La doctrina sobre la Santísima Trinidad es el centro de la fe cristiana. No son tres dioses separados, ni tres “maneras de manifestarse” de la misma persona — sino un solo Dios en tres Personas: el Padre, el Hijo y el Espíritu Santo. Esta expresión ha sido formada por la Iglesia a través de la Escritura, el Credo, y sistematizada en los concilios ecuménicos y en el Catecismo de la Iglesia Católica (Parte Uno: La profesión de fe). Editor: extracto de la Biblia mínima, con número de libro; para el texto completo, consulte la versión impresa o el portal de la iglesia aprobada.
Páginas de prestigio como vatican.va (texto oficial de la doctrina) y USCCB (Conferencia de Obispos Católicos de EE. UU.) ayudan a los lectores a comparar la doctrina con el texto litúrgico y la enseñanza actual.
Fundamento Bíblico
La Biblia no utiliza el término “Trinidad” de manera sistemática, pero el Padre, el Hijo, el Espíritu Santo son todos honrados como Dios. Dos pasajes comúnmente citados por la doctrina son: el mandato de bautizar en el nombre del Padre, del Hijo y del Espíritu Santo (Mateo 28:19), y la bendición apostólica que une los tres nombres en una comunión (2 Corintios 13:13).
Comparar con el texto original
Este artículo es solo un resumen; para el texto completo, consulte Mateo 28:16–20 y 2 Corintios 13:11–13 en la versión de la Biblia publicada por la Iglesia Católica de Vietnam o la diócesis con permiso de impresión — evite copiar extensamente traducciones con derechos de autor.
Significado para la vida de fe
La Santísima Trinidad no es solo un tema teológico: es el modelo del amor en comunión. El Padre ama y envía al Hijo; el Hijo obedece y se entrega; el Espíritu Santo da vida y une. Los cristianos son llamados a vivir en ese amor — en comunión con Dios y con los demás.
Análisis en profundidad
La teología católica enfatiza: las relaciones dentro de la Santísima Trinidad (generación, soplo, amor eterno) son la base para entender que el ser humano fue creado “a imagen de Dios” y está llamado a la comunión de amor, no solo como un concepto abstracto.
Catecismo y Credo — una misma fe
Catecismo de la Iglesia Católica, Parte Uno, presenta un hilo continuo desde la revelación hasta la fe y luego a los pasajes sobre la Santísima Trinidad (comúnmente consultados alrededor de §232–267 dependiendo de la edición): una única esencia divina; las Tres Personas son diferenciadas por relaciones teológicas (Padre, Hijo, Espíritu Santo), no por tres “partes” separadas de una realidad.
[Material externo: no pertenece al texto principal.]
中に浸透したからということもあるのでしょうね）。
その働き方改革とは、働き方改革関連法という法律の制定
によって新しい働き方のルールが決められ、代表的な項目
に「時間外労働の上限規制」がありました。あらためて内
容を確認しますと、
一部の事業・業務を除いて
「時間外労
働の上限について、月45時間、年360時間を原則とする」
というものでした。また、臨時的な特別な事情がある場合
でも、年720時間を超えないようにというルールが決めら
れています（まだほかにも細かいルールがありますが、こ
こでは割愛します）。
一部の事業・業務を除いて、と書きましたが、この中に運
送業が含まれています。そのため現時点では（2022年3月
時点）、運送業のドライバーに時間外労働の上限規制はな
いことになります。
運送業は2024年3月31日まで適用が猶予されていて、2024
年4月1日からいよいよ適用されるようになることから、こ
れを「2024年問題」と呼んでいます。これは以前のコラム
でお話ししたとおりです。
Esta presentación acompaña al Credo Niceno-Constantinopolitano que la Iglesia celebra cada domingo y en cada misa: “Creo en un solo Dios,” y luego confiesa cada Persona — es la oración de la Iglesia, no solo un examen de memoria. Al consultar las páginas de prestigio en vatican.va, los lectores deben comparar el texto del CCC con la liturgia: así, la doctrina de la Trinidad no se separa del culto a un solo Dios en el Padre, el Hijo y el Espíritu Santo. El análisis ortodoxo también recuerda que los concilios ecuménicos (Nicea, Constantinopla, Éfeso, Calcedonia) utilizaron un lenguaje preciso para proteger la fe transmitida — aprendemos sobre la Trinidad en comunión con la Iglesia, no solo a través de opiniones individuales.
Puntos resumidos
- Un solo Dios — Tres Personas: el Padre, el Hijo, el Espíritu Santo.
- Fundamento bíblico: el bautismo, las bienaventuranzas, las cartas apostólicas.
- La doctrina de la Iglesia sistematizada en el Catecismo, Parte Uno.
- Aplicación: vivir en comunión de amor a imagen de la Trinidad.